Just An Ordinary Day

There wasn’t too much remarkable about that day, at least when it started. I woke up to a typical light overcast outside my window. I did my usual morning routine. I didn’t put a whole lot of thought into my ordinary “day off” attire…boots, jeans, a t-shirt and a jacket. I threw my worn bag into the passenger seat of my unassuming car, sang along to the radio in my usual off-key pitch, and parked in the supermarket parking lot. It was, by all means, an ordinary day.

I grabbed a shopping basket, and meandered through the aisles. The other patrons milled around in their usual way. An older lady with a blue scarf was sorting through the produce, trying to pick the best tomatoes of the bunch. A boy in a Spiderman t-shirt was fruitlessly pleading for his father to buy him the big bag of Reese’s. Some woman with glasses was spelling out her coworker’s name for a baker to write on a cake. I was making that time old decision: chicken or beef. There was really nothing to take notice of.
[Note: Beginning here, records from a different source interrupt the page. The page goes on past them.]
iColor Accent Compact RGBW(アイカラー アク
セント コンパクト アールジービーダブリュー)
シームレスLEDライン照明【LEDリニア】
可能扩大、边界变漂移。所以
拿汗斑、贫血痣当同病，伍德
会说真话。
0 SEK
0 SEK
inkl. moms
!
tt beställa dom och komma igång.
Which is why I’ll never be quite sure what caught my eye and redirect my focus.

It was just a man, chatting with a friend he happened to bump into. I returned to deciding what I was going to do for dinner, when my memory started to stir. I glanced back at the man out of the corner of my eye. He looked familiar, but I couldn’t immediately place it…no…it couldn’t be…I tried really hard not to stare in disbelief.
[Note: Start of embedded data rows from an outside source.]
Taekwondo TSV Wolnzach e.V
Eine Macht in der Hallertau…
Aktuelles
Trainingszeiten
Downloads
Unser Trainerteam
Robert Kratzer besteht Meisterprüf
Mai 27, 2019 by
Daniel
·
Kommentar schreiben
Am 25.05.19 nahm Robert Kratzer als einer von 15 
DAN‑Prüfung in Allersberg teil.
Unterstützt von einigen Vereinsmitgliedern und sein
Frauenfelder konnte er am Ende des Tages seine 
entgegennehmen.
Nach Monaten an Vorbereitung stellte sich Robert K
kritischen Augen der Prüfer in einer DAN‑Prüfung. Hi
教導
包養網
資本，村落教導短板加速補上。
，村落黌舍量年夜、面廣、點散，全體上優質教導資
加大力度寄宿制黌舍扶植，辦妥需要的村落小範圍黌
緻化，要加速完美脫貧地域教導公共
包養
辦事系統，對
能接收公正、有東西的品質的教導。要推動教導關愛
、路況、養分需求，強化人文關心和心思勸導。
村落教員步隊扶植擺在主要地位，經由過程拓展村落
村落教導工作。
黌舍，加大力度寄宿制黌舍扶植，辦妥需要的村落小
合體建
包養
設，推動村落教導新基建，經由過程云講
I remember everything about the last time we’d met. I remember the weather, the time, the place, and everyone that was there. I remember the furniture, the pictures around the room, and the clock on the wall. I remember someone dancing from foot to foot, deciding whether they wanted to watch or not. I remember someone trying not to cry. I remember trying to speak lowly so I wouldn’t cause even more emotional trauma to everyone there. Funny thing is, I doubt he remembers our encounter, even though I treated him kind of roughly.  See, the last time we met, he was dead. My partners and I were pounding on his still, pale chest. We were squeezing each breath into his lungs. All in the hopes of converting that rhythm into something more life-sustaining.

His skin glowed now with a radiant life. His cheeks were much rosier than in my memory. He had a quick mind behind his sharp eyes, as evidenced by the laughter of his friend. A deep chuckle came forth from the man’s wry smile.

The feeling that built in my chest was one that defies words. The man that stood only a few yards away from me was so alive. He was doing normal, every day things. To anybody else, this scene was average. Just an average man, wearing plain clothes, running ordinary errands, talking about typical things with his friend. And yet, there was something so extraordinary about it. Just the whole notion of being alive is such an incredible thing all of the sudden. Every blink, every breath, every heart beat was such an amazing thing. Every movement, every chore, every interaction, every joke…it all suddenly carried so much more weight. He was a man who’d beaten the odds. And, in my small way, I had helped him do it. And that just felt…incredible.

I wanted to savor that moment, that feeling, forever. Where the gravity of the things I do for a living really sets in, but in the most surreal way. Where suddenly everything was brilliant, and nothing was taken for granted. I walked past him, offering him a big, genuine smile. He smiled back at me, a little confused as to why I’d be grinning like that. He would probably  never know, and oddly, that is fine with me.

I continued on down the aisle, back to my every day life. He carried on with his. And that makes all the difference.